If the collateral had been liquidated in March 2023, rather than being withdrawn, the 105,000 USDC loan is retained (so there is no disposal of the 105,000 USDC for CGT purposes upon liquidation).
As the 10 BTC which has been liquidated was not already disposed of for CGT purposes upon adding the collateral, there is now a CGT disposal of the 10 BTC upon liquidation.
Following the HMRC guidance, there is a capital gain of £100,000 in 22/23 upon liquidation, with CGT of £20,000 payable by 31 January 2024.
You are treated as selling the 10 BTC for £200,000, even though all you received nothing in return for giving up the collateral upon liquidation. The 105,000 USDC loan has been retained upon liquidation, but this should not be viewed as consideration for the collateral given up; because the loan is treated as acquired for and sold at market value for tax purposes, with the effect that you are only subject to CGT on the appreciation or depreciation in value for the period that the loan is in your possession.
When following the HMRC guidance, the gain of £100,000 in this example and in Example 2D, where there is no transfer of beneficial ownership upon adding the collateral, is £200,000 more than in Example 2A and Example 2C. However nothing was received in exchange for the collateral in either example, and the £100,000 spent on the original purchase of the collateral is now lost in both cases. So it would seem logical that the overall tax position should be the same, regardless of whether or not beneficial ownership is transferred when the collateral is added.

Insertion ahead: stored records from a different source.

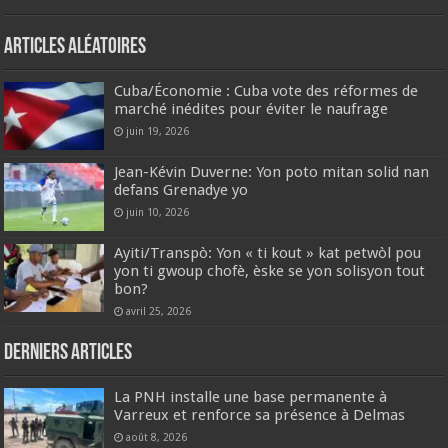
Articles aléatoires
Cuba/Économie : Cuba vote des réformes de
marché inédites pour éviter le naufrage
juin 19, 2026
Jean-Kévin Duverne: Yon poto mitan solid nan
defans Grenadye yo
juin 10, 2026
Ayiti/Transpò: Yon « ti kout » kat petwòl pou
yon ti gwoup chofè, èske se yon solisyon tout
bon?
avril 25, 2026
Derniers articles
La PNH installe une base permanente à
Varreux et renforce sa présence à Delmas
août 8, 2026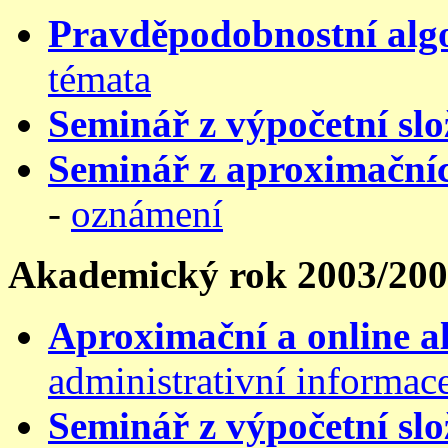
Pravděpodobnostní alg
témata
Seminář z výpočetní slo
Seminář z aproximačníc
-
oznámení
Akademický rok 2003/20
Aproximační a online 
administrativní informac
Seminář z výpočetní slo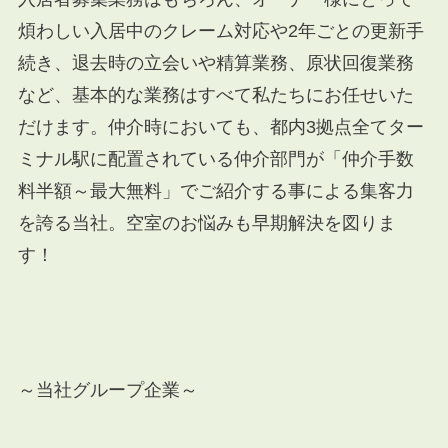
煩わしい入居中のクレーム対応や
2
年ごとの更新手
続き、退去時の立会いや精算業務、原状回復業務
など、基本的な業務はすべて私たちにお任せいた
だけます。仲介時においても、都内
3
拠点全てター
ミナル駅に配置されている仲介部門が「仲介手数
料半額～最大無料」でご紹介する事による集客力
を誇る当社。空室のお悩みも早期解決を図りま
す！
～当社グループ企業～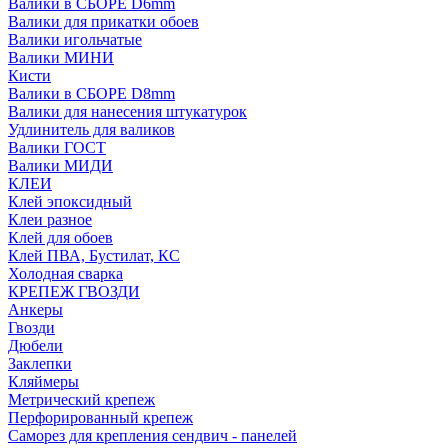
Валики в СБОРЕ D6mm
Валики для прикатки обоев
Валики игольчатые
Валики МИНИ
Кисти
Валики в СБОРЕ D8mm
Валики для нанесения штукатурок
Удлинитель для валиков
Валики ГОСТ
Валики МИДИ
КЛЕИ
Клей эпоксидный
Клеи разное
Клей для обоев
Клей ПВА, Бустилат, КС
Холодная сварка
КРЕПЕЖ ГВОЗДИ
Анкеры
Гвозди
Дюбели
Заклепки
Кляймеры
Метрический крепеж
Перфорированный крепеж
Саморез для крепления сендвич - панелей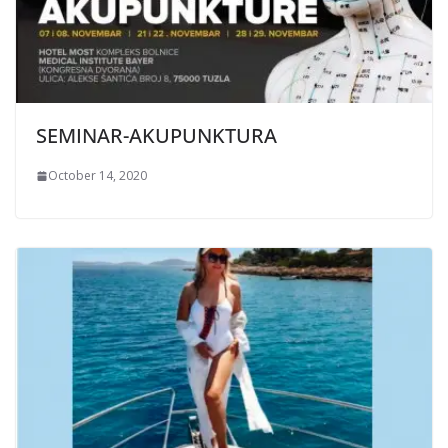
SEMINAR-AKUPUNKTURA
October 14, 2020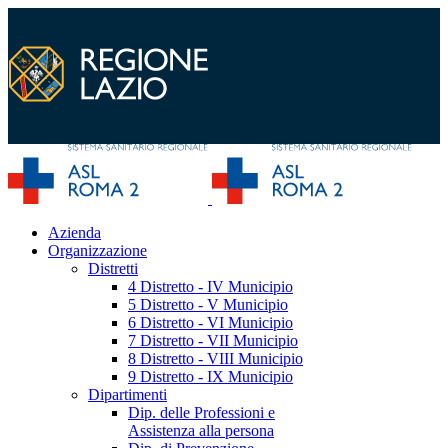
Azienda
Organizzazione
Distretti
4 Distretto - IV Municipio
5 Distretto - V Municipio
6 Distretto - VI Municipio
7 Distretto - VII Municipio
8 Distretto - VIII Municipio
9 Distretto - IX Municipio
Dipartimenti
Dip. delle Professioni e
Assistenza alla persona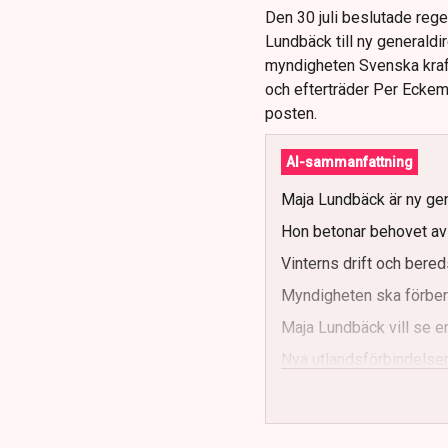
Den 30 juli beslutade reg
Lundbäck till ny generaldi
myndigheten Svenska kraft
och efterträder Per Eckema
posten.
AI-sammanfattning
Maja Lundbäck är ny gen
Hon betonar behovet av s
Vinterns drift och bereds
Myndigheten ska förbere
Maja Lundbäck vill se e
Nya utlandsförbindelser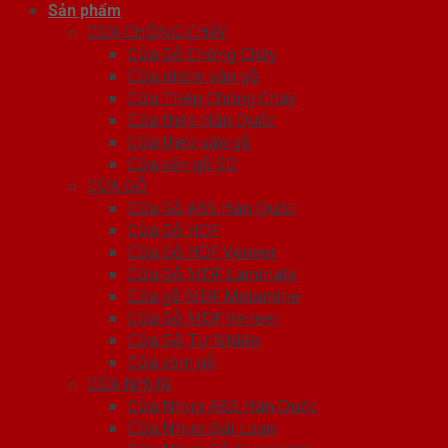
Sản phẩm
CỬA CHỐNG CHÁY
Cửa Gỗ Chống Cháy
Cửa nhôm vân gỗ
Cửa Thép Chống Cháy
Cửa thép Hàn Quốc
Cửa thép vân gỗ
Cửa vân gỗ 5D
CỬA GỖ
Cửa Gỗ ABS Hàn Quốc
Cửa Gỗ HDF
Cửa Gỗ HDF Veneer
Cửa Gỗ MDF Laminate
Cửa gỗ MDF Melamine
Cửa Gỗ MDF Veneer
Cửa Gỗ Tự Nhiên
Cửa vòm gỗ
CỬA NHỰA
Cửa Nhựa ABS Hàn Quốc
Cửa Nhựa Đài Loan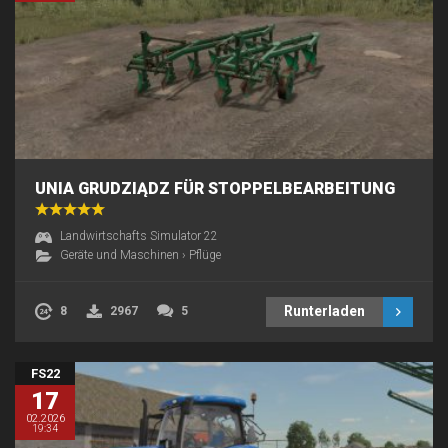
UNIA GRUDZIĄDZ FÜR STOPPELBEARBEITUNG
Landwirtschafts Simulator 22
Geräte und Maschinen
›
Pflüge
Runterladen
8
2967
5
FS22
17
02.2026
19:34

If the HMRC guidance is not followed and alternatively the disposal proceeds upon liquidation in this situation are recorded as Nil (not market value as per the HMRC guidance), it realises a capital loss of £100,000, which is a true reflection of the loss by the taxpayer and seems to more fairly reflect the position.
It is recommended you seek professional tax advice regarding this matter, especially if you are considering taking a position that is not in agreement with HMRC's guidance.
- Adding collateral - no capital gains tax event
- Following HMRC guidance: Capital gain of £100,000 in 22/23 - £20,000 CGT payable by 31 January 2024. The gain arises as the market value at liquidation was £200,000 and this is notionally treated as the disposal proceeds and the original cost of £100,000 is deducted to arrive at a gain of £100,000.
- Possible alternative approach:Capital loss of £100,000 in 22/23 - £20,000 CGT reduction in 22/23 or future years (providing there are capital gains to offset). The £100,000 net capital loss is the cost of the original 10 BTC which was liquidated.